As a still picture, it is obviously easier to differentiate between red and white stripes and blue and white hoops, but in motion it really isn't so simple. Check it here.
This happens surprisingly often. The week before, the black and white stripes of Newcastle United met the red and white stripes of local rivals Sunderland which was again painful to watch. In the return match earlier this season, Newcastle felt compelled to wear their away kit, so why didn't Sunderland for the exact same clash? Sunderland wore their stripes away from home against West Brom, Wigan (although Wigan's kit is predominantly blue with two white stripes on the front), QPR and Reading. Most of these, while irritating, were not an insurmountable problem for watching on TV. But when the two opposing teams are ALSO wearing the same colour shorts, then things get a bit silly.

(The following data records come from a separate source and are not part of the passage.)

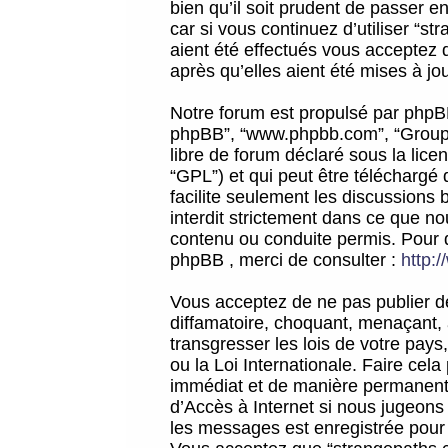
bien qu’il soit prudent de passer 
car si vous continuez d’utiliser “
aient été effectués vous acceptez 
après qu’elles aient été mises à jo
Notre forum est propulsé par phpBB (d
phpBB”, “www.phpbb.com”, “Groupe
libre de forum déclaré sous la licen
“GPL”) et qui peut être téléchargé
facilite seulement les discussions 
interdit strictement dans ce que 
contenu ou conduite permis. Pour 
phpBB , merci de consulter :
http:
Vous acceptez de ne pas publier de
diffamatoire, choquant, menaçant, 
transgresser les lois de votre pay
ou la Loi Internationale. Faire ce
immédiat et de manière permanente
d’Accès à Internet si nous jugeons
les messages est enregistrée pour 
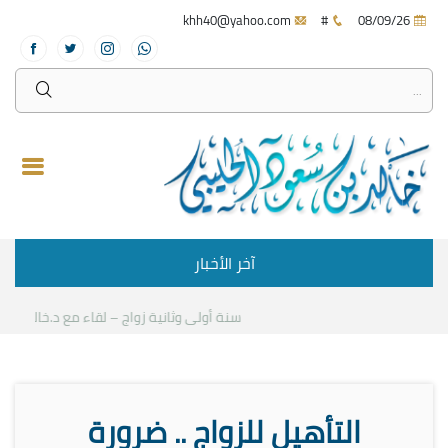
khh40@yahoo.com
#
08/09/26
آخر الأخبار
سنة أولى وثانية زواج – لقاء مع د.خالد الحليبي
التأهيل للزواج .. ضرورة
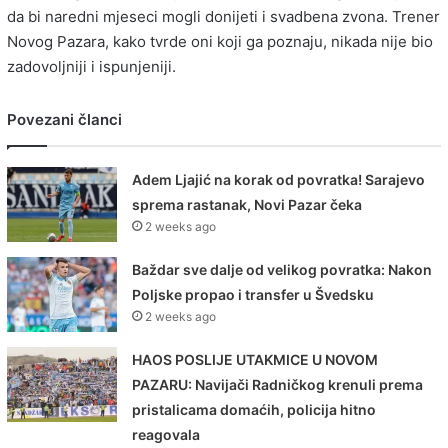
da bi naredni mjeseci mogli donijeti i svadbena zvona. Trener
Novog Pazara, kako tvrde oni koji ga poznaju, nikada nije bio
zadovoljniji i ispunjeniji.
Povezani članci
Adem Ljajić na korak od povratka! Sarajevo
sprema rastanak, Novi Pazar čeka
2 weeks ago
Baždar sve dalje od velikog povratka: Nakon
Poljske propao i transfer u Švedsku
2 weeks ago
HAOS POSLIJE UTAKMICE U NOVOM
PAZARU: Navijači Radničkog krenuli prema
pristalicama domaćih, policija hitno
reagovala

Certainly for me it makes it almost impossible to follow the match. There's no need for it.
What I don't understand is the rule that the Premier League has sent to me regarding shorts.

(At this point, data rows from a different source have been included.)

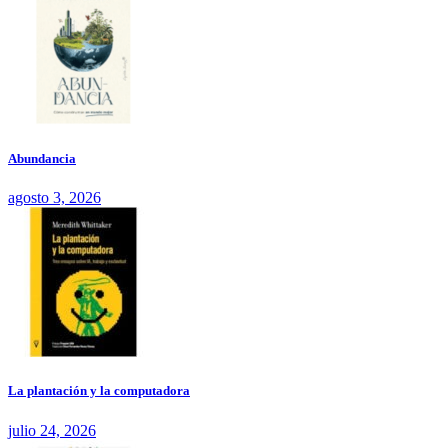
Abundancia
agosto 3, 2026
La plantación y la computadora
julio 24, 2026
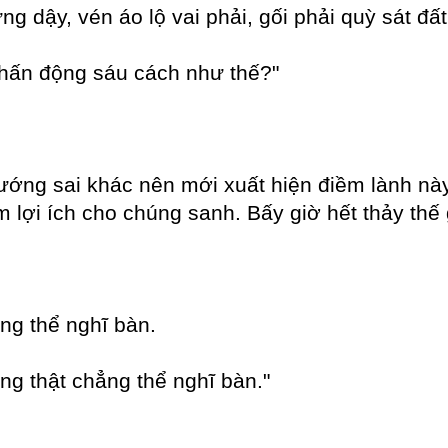
g dậy, vén áo lộ vai phải, gối phải quỳ sát đấ
chấn động sáu cách như thế?"
ướng sai khác nên mới xuất hiện điềm lành nà
 lợi ích cho chúng sanh. Bấy giờ hết thảy thế
ng thể nghĩ bàn.
ng thật chẳng thể nghĩ bàn."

Why is it so important to allow supporters to see their team play in traditional coloured shorts? In the early 90s I remember Man United playing in black shorts almost as often as white. Didn't make any difference to me. And gave the Red Devils another merchandise line. Given the PL makes more money from TV than attending fans, you would have though that a simple rule to stop shorts clashing (why is it clashing? two identical colours can't clash - you actually want a clash) would solve a problem. If you really want to do something for the fans PL, why not more 3pm kick offs please?Where the colour of the shorts worn by two teams is identical, the Rules currently give the away team the choice of either changing to a different colour or keeping the same colour.This Rule has been existence since the Premier League began in 1992 when it was felt that it was important to supporters that they were able to see their team play in their traditional colours as often as possible.